- The American DVD Box Art.
- Directed by: Robert Moresco
- Written by: Amanda Moresco
- Produced by: Robert Moresco Amanda Moresco Joseph A. Reilly Alain Silver
- Starring: Dylan Sprouse Cole Sprouse Victoria Justice Eileen Brennan Malcolm David Kelley
- Cinematography: Daniel Pearl
- Edited by: Harvey Rosenstock
- Music by: Mark Snow
- Production company: Moresco Productions
- Distributed by: Naedomi Media
- Release date: December 12, 2008; (limited release)
- Language: English
- Budget: $7,000,000

= Adventures in Appletown =

Adventures in Appletown (also known as Hidden Treasure of the Mississippi or The Kings of Appletown) is a 2008 dramedy/adventure film starring twin brothers Dylan Sprouse and Cole Sprouse, written by Amanda Moresco, directed by Robert Moresco, and produced by Moresco Productions in association with Oak Films. This was the second time the brothers and Victoria Justice worked together, the first time was in an episode of The Suite Life of Zack & Cody called "Fairest of Them All" (Season 1, Episode 2).

==Production==
It completed principal filming in New Braunfels, Texas and completed post production some time after that.

==Story==
The film is about two cousins – Will and Clayton – who witness a murder, but out of fear decide not to tell anyone. They and their friend Betsy, whose father has been wrongfully accused of the crime, go on a journey to find the real killer, and at the same time redeem themselves.

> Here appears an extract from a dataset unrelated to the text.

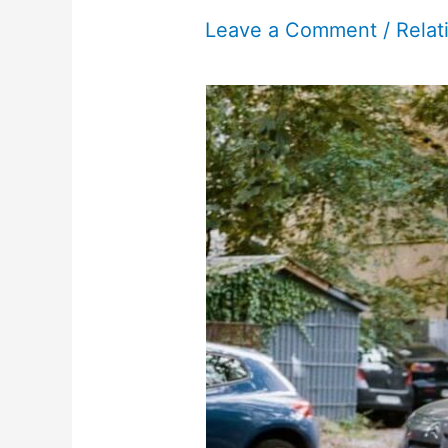
Leave a Comment
/
Relat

==Early (limited) release==
Adventures in Appletown had a limited preview release on December 12, 2008 and was returned to post production.

On April 13, 2009 the film had a special screening at Loews in Lincoln Square in New York City. The screening benefited the Joseph Horvath Memorial Scholarship Fund.

The film premiered in Australia on September 13, 2012 on Family Movie Channel on Foxtel and Austar. It released in Australia on DVD early 2013.

== Cast ==
- Dylan Sprouse as Will
- Cole Sprouse as Clayton
- Victoria Justice as Betsy
- Kate Burton as Mrs. Betta
- Charlie Stewart as Ben (Benny)
- Dalton O'Dell as Jimmy Johnson
- Glenn Taranto as Potter
- Daniel Zacapa as Judge Morgan
- Patrick Brennan as Officer Johnson
- Sierra Jade Gerban as Faith Ramos
- Malcolm David Kelley as Clifford

==Reception==
The film received mixed reviews from critics.